When the top level index page contains only one pointer, then the top level page is removed. This allows the index to dynamically shrink in depth when the number of nodes is minimized.
When a page is filled by adding a node to the end of the page, then the page is split by creating an empty page to the right of that page. The old method for growing a new page would have been to place half the nodes on each page--the current page and the new page. This allowed each page to be at least half full and allowed room for the addition of data in each half of the two pages. However, in some cases, this method is inefficient. The current method will cause completely full index to be created for a monotonically increasing key (such as a key generated by gen_id). The index therefore uses half the space and half the lookup time for operations like ORDER BY, GROUP BY, and DISTINCT.
For non-monotonically increasing keys, the old method of inserting data on the page (not at the end of the page) will still cause the old-style method of adding a new page and splitting the existing data over the current and the new page (half the records being stored on the new page).
Future features: Changes were also made to guarantee that scrolling through the index pages will work. This means that databases created after the next release will automatically work when scrolling is introduced. Conversely, scrolling will not be possible on database with an ODS version less than ?

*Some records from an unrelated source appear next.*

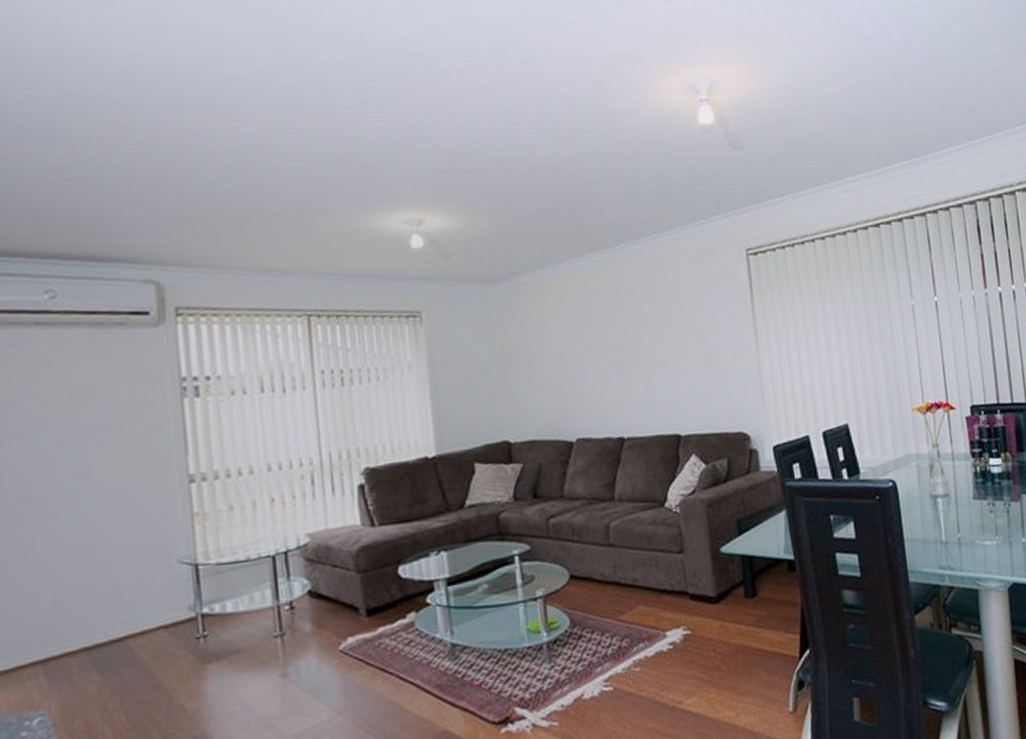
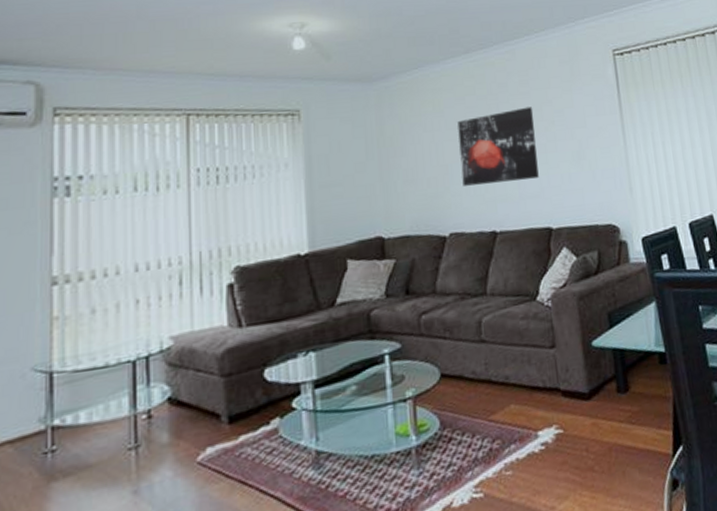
wall art: none [583,310,667,391] -> present [457,107,539,186]

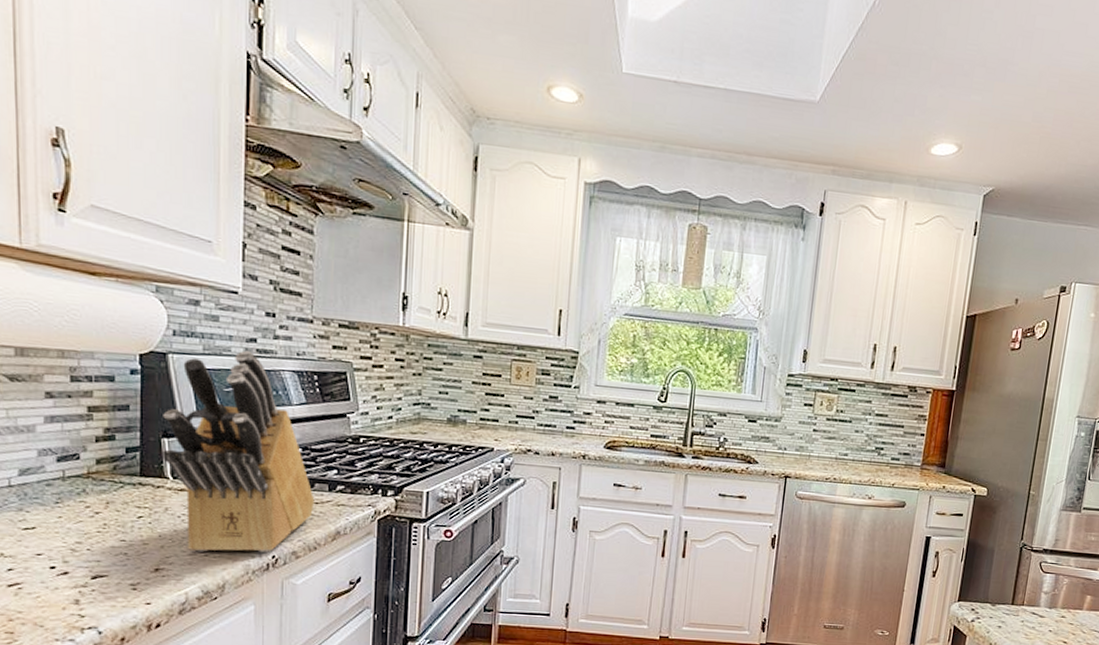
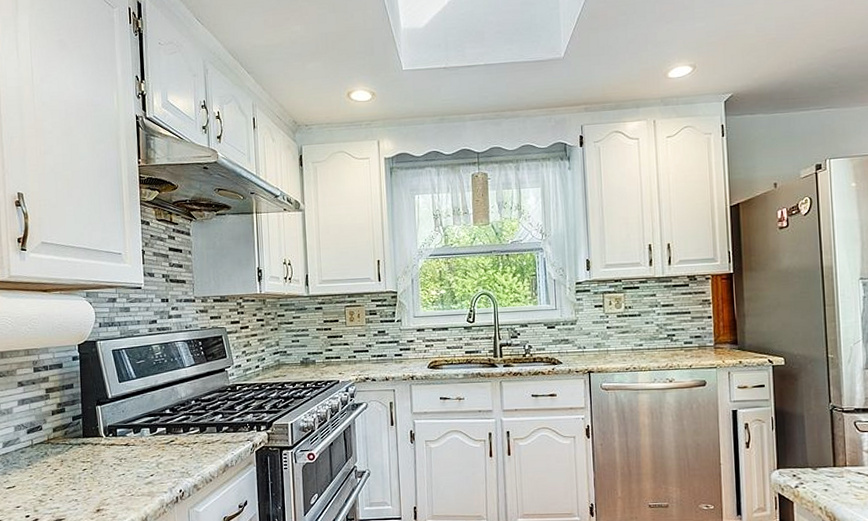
knife block: present [163,350,315,552] -> none [96,330,208,493]

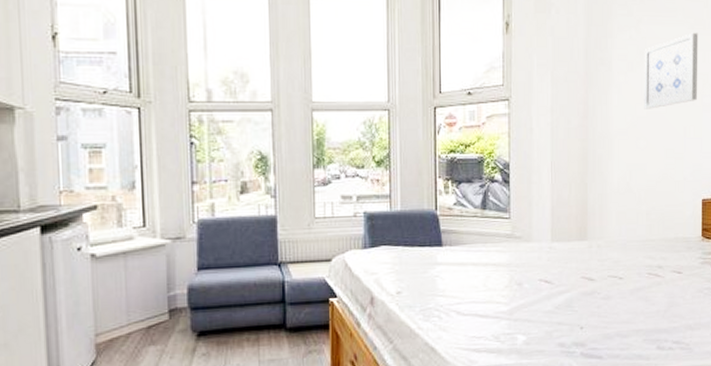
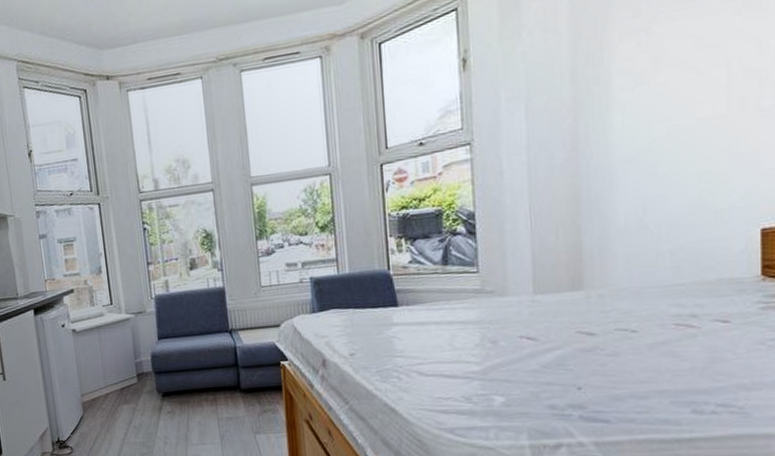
wall art: present [644,32,699,109] -> none [660,17,750,128]

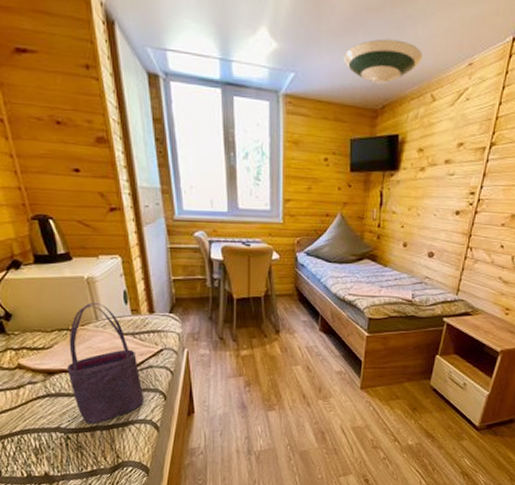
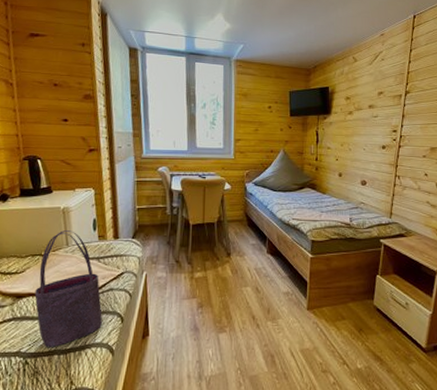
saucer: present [344,39,422,84] -> none [282,19,343,51]

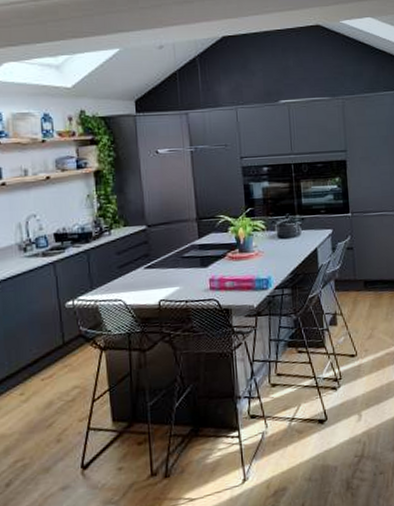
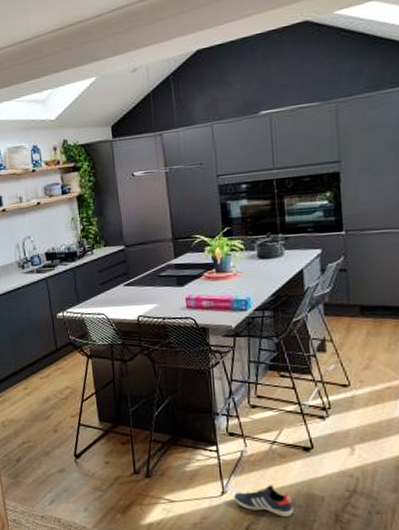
sneaker: none [255,463,310,494] -> present [234,485,293,517]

Miscellaneous Code changes:
A fundamental change to index structure was made to cause pages with duplicate
keys to be propagated up to the parent. This was necessary to eliminate a bug
in which pages were placed out of order on the pointer level above it. It will
cause non-leaf levels to be larger for indices with lots of duplicates but will
result in faster processing time for many lookups. This change caused the need
for a minor version ODS change.
As a result of this change, index garbage collection will only occur on databases which were build with the new version of InterBase. For migrating customers that means a gbak restore of their existing database must be done. The ODS version for InterBase 5.0 is currently 8.2. The product will detect a version 8.0 or 8.1 ODS and will not do index garbage collection. In the future, if the ODS version is increased, InterBase will still detect that the original database was not built using ODS 8.2 and no garbage collection of index pages will be done
Issues
Migration
ANYONE WHO WANTS TO TAKE ADVANTAGE OF INDEX GARBAGE COLLECTION HAS TO CREATE A NEW DATABASE OR BACKUP/RESTORE THEIR DATABASE WITH THIS KIT.
Changes were also made to guarantee that scrolling through the index pages will work. This means that databases created after the next release will automatically work when scrolling is introduced. Conversely, scrolling will not be possible on databases with an ODS version less than 8.2.